Ely Center Celebrates The In-Between

With 25-artist group show at new temporary CitySeed home.

· 4 min read
Ely Center Celebrates The In-Between
Molly Gambardella

Intervals
Ely Center of Contemporary Art
162 James St.
New Haven
Through April 12

Molly Gambardella's sculpture pulls in the viewer's eye like a whirlpool, its swirling red petals a source of both fun and vertigo. On one hand, perhaps thanks to its vibrant red, it might not be out of place as a tree in a Dr. Seuss book, a prop in a vivid puppet show. On the other hand, it has a careful sense of proportion and detail that pulls it into reality and gives it a sense of threat, like a carnivorous plant. If you touched it, would it be fluffy or sharp? Either way, it's a piece made for a big space, which it fills and comments on, redefining it. This space is mine, it says, for as long as I'm here.

Gambardella's work is part of Intervals, the first group show, of 25 artists' work, from the Ely Center of Contemporary Art in its new spot in CitySeed's building in Fair Haven, and plays into the show's greater themes of ambiguity and flux. "Intervals mark both pauses and beginnings," an accompanying note states. "Presented by the volunteer artists and curators who make up Ely Center’s Curatorial and Program Advisory Committee," along with other invited artists, "this group exhibition reflects on the spaces between places and moments of change."

"The title speaks to these in-between conditions — a break, a measure of time, or a structural division; something that separates while also connecting," the accompanying note continues. "Here, it gestures toward the shifting site of the gallery, the dual positions held by artist-curators, and the transition into the organization’s next decade. Intervals is a reflection on where we have been and an opening toward what is to come."

Part of the motivation behind the show isn't abstract: It also "responds to another interval, a temporary relocation of our gallery" — a nod to ECOCA leaving the large mansion at 51 Trumbull Street, historically called the John Slade Ely House, that had been a creative hub for New Haven's artists for decades under a few different incarnations. The move meant the end of ECOCA's struggle to keep and maintain the building. It didn't mean the end of ECOCA, however. The arts organization has a half-million-dollar donation slated toward the purchase of a new space, which it has a year to find.

In the meantime, ECOCA has moved into the first floor of CitySeed's building at 162 James St., as that food and community development nonprofit undergoes its own transition. On its currently empty first floor, CitySeed plans to build four or five shared-use commercial kitchens for entrepreneurial chefs to start their food businesses. It also intends to house Sanctuary Kitchen, office space for itself, cold and dry storage for produce, a small retail outlet, and maybe a co-working space. Those renovations don't start until late in this year, at the earliest.

Jayden Ashley.

So ECOCA finds itself in a large, undefined space, in many ways closer to a typical art gallery than the mansion on Trumbull Street ever was, and the artists invited to use the space have made the most of it. Taking advantage of the wide space for walking, Jayden Ashley's piece, made from identically cut material, evokes stepping stones while defying gravity, suggesting that those brave enough to walk them might do the same. Artist Maria Markham has built a pile of stones on the floor, with a projection of wavering water at its peak. The eerie effect is of looking into a portal, or perhaps sustaining the illusion that somehow the rock pile is itself supported, improbably, by liquid.

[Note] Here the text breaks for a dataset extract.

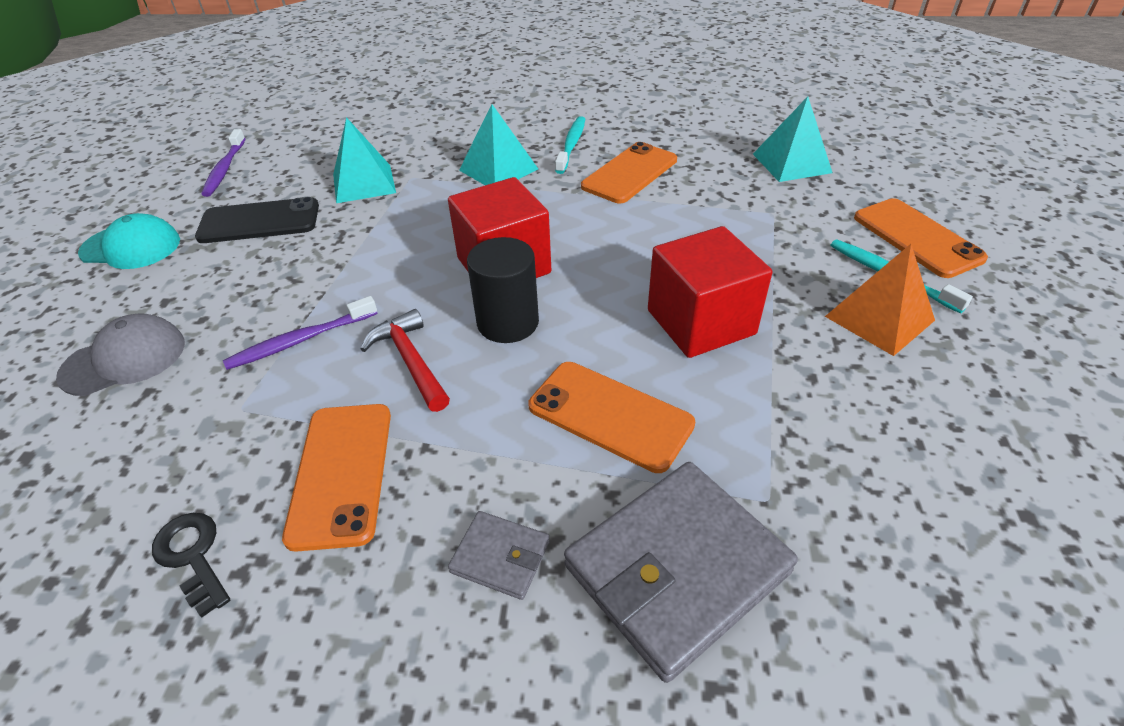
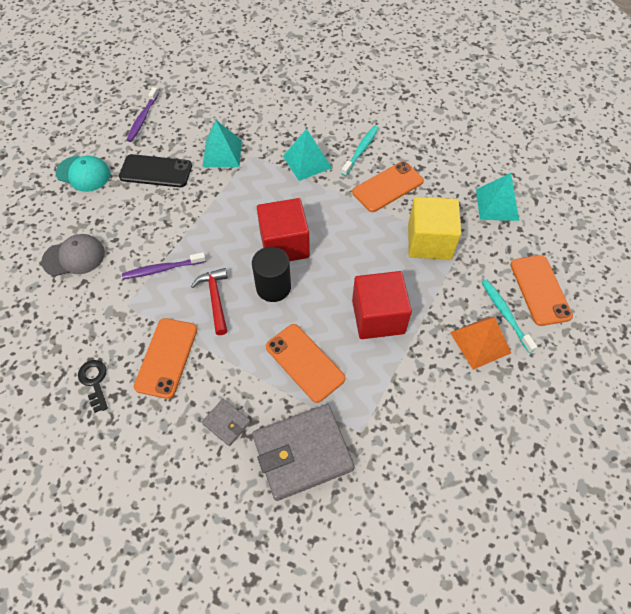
camera: 15 degrees right, 15 degrees up
none -> yellow cube [408,197,461,260]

Where many of the artists play with space, Catherine Christiano's piece plays with time, in juxtaposing a page from a newspaper — a decade old — with a sprig of mountain laurel, notorious for its slow growth. The comparison of time frames doubles: first, the difference between the news stories fluttering across the front pages with the mountain laurel, year after year, inching toward sunlight; and second, the time interval between that newspaper and now. How many of those headlines still matter? How many have meaning that still linger for us? What happened to it all, and to us, in the time between David Bowie's death and now?

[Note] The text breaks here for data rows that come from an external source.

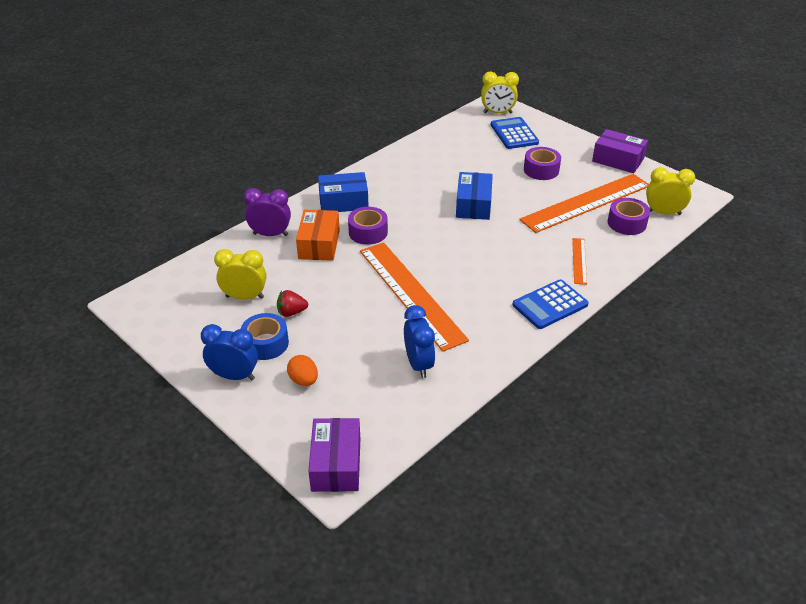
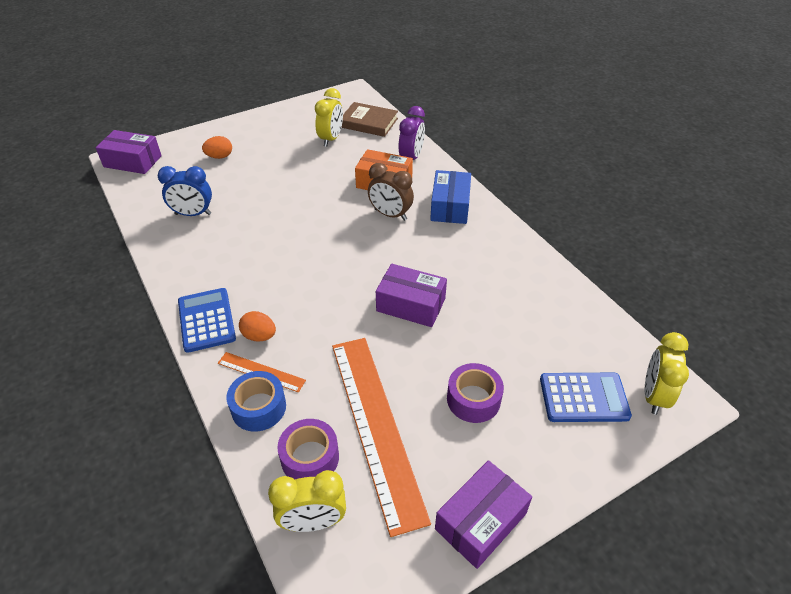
camera: 105 degrees right, 5 degrees up
blue clock [201,324,258,380] -> none
blue tape [241,313,289,360] -> blue tape moved to [226,371,286,432]
red strawberry [277,290,308,317] -> none
purple tape [348,207,388,245] -> brown clock [368,163,414,221]
orange ruler [360,242,469,352] -> none
blue box [456,172,493,220] -> purple box [376,264,447,327]
yellow clock [646,167,695,215] -> yellow clock turned 60 degrees clockwise [268,470,346,532]
none -> orange egg [239,311,276,342]
none -> brown book [341,102,398,137]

As the accompanying note relates, "the works in Intervals respond to ideas of construction, duration, conversations, and connectedness. Together, the works support the idea of the Ely Center as a fixed container and a living framework shaped by collective effort. In this moment of temporary architecture and long-term vision, Intervals affirms the importance of art, volunteer labor, shared authorship, and the spaces we build together." It's an apt message for our uncertain times. Art spaces and artists come and go, and even most artworks don't last. But the energy of making art and the community that coalesces around it were around before we got here, and it's a good bet it'll outlast us all.